LANSING (AP) – Michigan is getting $100 million in federal aid to demolish abandoned buildings and fight blight in Detroit and four other cities, Gov. Rick Snyder said Tuesday.
Snyder said the U.S. Treasury Department has approved the aid.
Detroit is getting $52.3 million, Flint $20.1 million and Saginaw 11.2 million. Pontiac is getting $3.7 million and Grand Rapids $2.5 million, while $10.2 million goes to a reserve fund for additional demolition, Snyder said.
“With these federal funds, we’ll be able to launch large-scale demolition programs that strike at the blight that is weakening too many neighborhoods in these cities,” the governor said in a statement. “This aggressive anti-blight effort will help stabilize neighborhoods that have been struggling for years. As the abandoned properties come down, property values will go up, and crime will go down.

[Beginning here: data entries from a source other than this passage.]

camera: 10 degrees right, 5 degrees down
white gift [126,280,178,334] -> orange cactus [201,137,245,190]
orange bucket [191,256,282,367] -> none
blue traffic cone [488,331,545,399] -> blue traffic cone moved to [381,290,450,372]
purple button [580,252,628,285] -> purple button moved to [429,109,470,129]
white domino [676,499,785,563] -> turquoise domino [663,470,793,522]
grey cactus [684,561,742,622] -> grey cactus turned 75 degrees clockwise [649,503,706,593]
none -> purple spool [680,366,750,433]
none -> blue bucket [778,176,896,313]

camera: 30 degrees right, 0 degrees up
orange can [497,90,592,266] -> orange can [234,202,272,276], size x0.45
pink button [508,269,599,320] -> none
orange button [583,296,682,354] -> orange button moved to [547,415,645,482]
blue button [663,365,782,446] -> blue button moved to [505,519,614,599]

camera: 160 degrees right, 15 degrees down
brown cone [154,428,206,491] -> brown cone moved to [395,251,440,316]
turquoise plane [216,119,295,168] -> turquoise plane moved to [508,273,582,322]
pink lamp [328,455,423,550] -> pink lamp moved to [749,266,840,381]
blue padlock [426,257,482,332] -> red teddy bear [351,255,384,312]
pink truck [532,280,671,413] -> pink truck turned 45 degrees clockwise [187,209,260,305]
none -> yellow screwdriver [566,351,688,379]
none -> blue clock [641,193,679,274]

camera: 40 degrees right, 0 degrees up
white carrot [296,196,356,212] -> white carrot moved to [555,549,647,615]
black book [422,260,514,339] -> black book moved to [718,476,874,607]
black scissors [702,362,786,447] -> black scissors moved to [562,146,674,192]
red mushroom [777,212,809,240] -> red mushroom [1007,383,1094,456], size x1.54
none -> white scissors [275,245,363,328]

That will encourage the people who live in these neighborhoods to stay in their homes and be part of the revitalization of their communities.”
Snyder’s office said the targeted demolitions represent a major expansion of ongoing effort by the Michigan State Housing Development Authority and other state agencies to clean up blight in Michigan.
“As the abandoned properties come down, property values will go up, and crime will go down,” Snyder said. “That will encourage the people who live in these neighborhoods to stay in their homes and be part of the revitalization of their communities.”
Demolition work will start this month in Detroit and within several weeks in the other cities, Snyder said.
Detroit Mayor Dave Bing said he is excited about the grant and is ready to put the money to work.
“We already have identified additional areas in our blight removal plan,” Bing said. “These new dollars will allow us to not only demolish dangerous vacant homes, but also commercial structures within our demonstration areas.”
Bing said Detroit is on target to meet his target of knocking down 10,000 vacant structures by the end of 2013.
U.S. Rep. Dale Kildee, D-Flint, said the aid significantly boosts efforts to restore the health of Michigan cities.
“Removing blighted homes, as these federal funds will do, will help to rebuild our neighborhoods and restore property values for homeowners. I look forward to working with local officials to maximize the impact of these funds in our neighborhoods,” he said in a statement. “In Congress, I will continue to push for additional federal resources for our state and our communities to help revitalize cities like Flint and Saginaw.”